All of the records that follow need to be copied word for word, without the pictures.

____

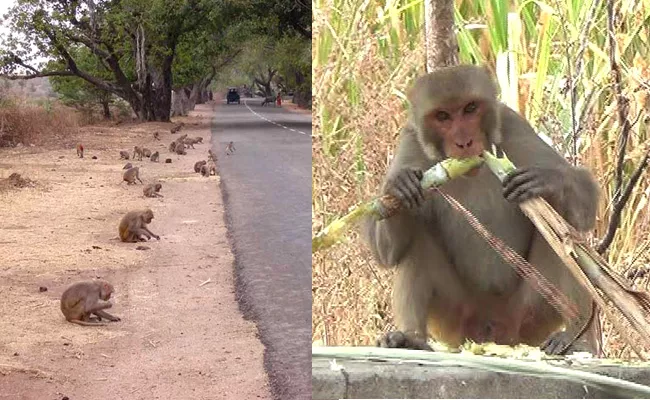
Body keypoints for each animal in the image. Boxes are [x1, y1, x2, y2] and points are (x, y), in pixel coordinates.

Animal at [362, 65, 600, 356]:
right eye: (443, 116)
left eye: (470, 108)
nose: (464, 142)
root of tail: (495, 332)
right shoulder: (410, 143)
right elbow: (385, 252)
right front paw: (399, 187)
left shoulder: (514, 127)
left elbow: (583, 200)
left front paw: (547, 180)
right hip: (457, 317)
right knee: (416, 242)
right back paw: (410, 338)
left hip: (531, 313)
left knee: (560, 234)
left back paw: (577, 338)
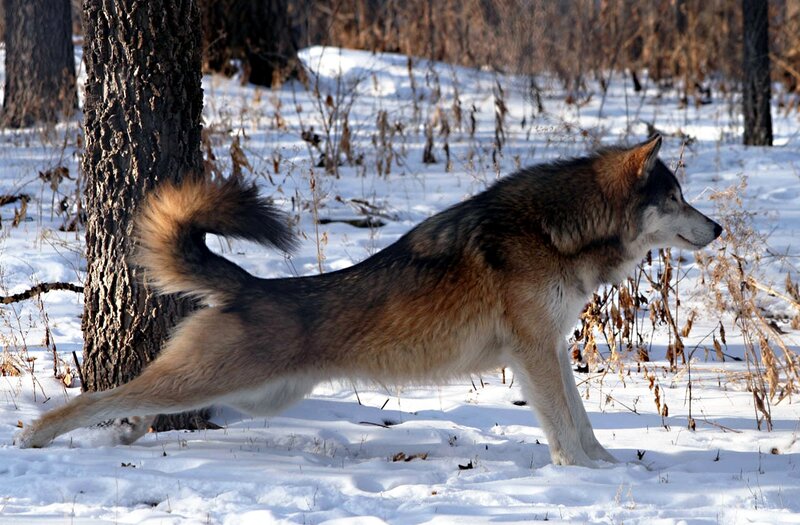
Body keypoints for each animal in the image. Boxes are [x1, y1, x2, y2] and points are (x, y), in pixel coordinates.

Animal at [17, 135, 721, 467]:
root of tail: (248, 283)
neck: (558, 231)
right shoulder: (534, 353)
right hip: (215, 380)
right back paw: (34, 439)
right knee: (95, 398)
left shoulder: (546, 349)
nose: (716, 228)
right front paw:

____

▶ Response to the task:
Body keypoints for each animal in the image. Boxes are [x1, y1, x2, y2] and points are (x, y), in pixel coordinates.

Animal at [362, 65, 600, 356]:
right eye: (443, 116)
left eye: (470, 108)
nose: (464, 142)
root of tail: (495, 332)
right shoulder: (410, 143)
right elbow: (385, 252)
right front paw: (399, 187)
left shoulder: (514, 127)
left elbow: (583, 200)
left front paw: (547, 180)
right hip: (457, 317)
right knee: (416, 242)
right back paw: (410, 338)
left hip: (531, 313)
left knee: (560, 234)
left back paw: (577, 338)
Body keypoints for each animal in the image. Boxes are [x1, y1, x2, y2] and points are (x, y), in pixel coordinates.

Animal at [17, 135, 721, 467]:
root of tail: (248, 283)
neck: (558, 231)
right shoulder: (534, 353)
right hip: (215, 380)
right back paw: (34, 439)
right knee: (95, 398)
left shoulder: (546, 349)
nose: (716, 228)
right front paw:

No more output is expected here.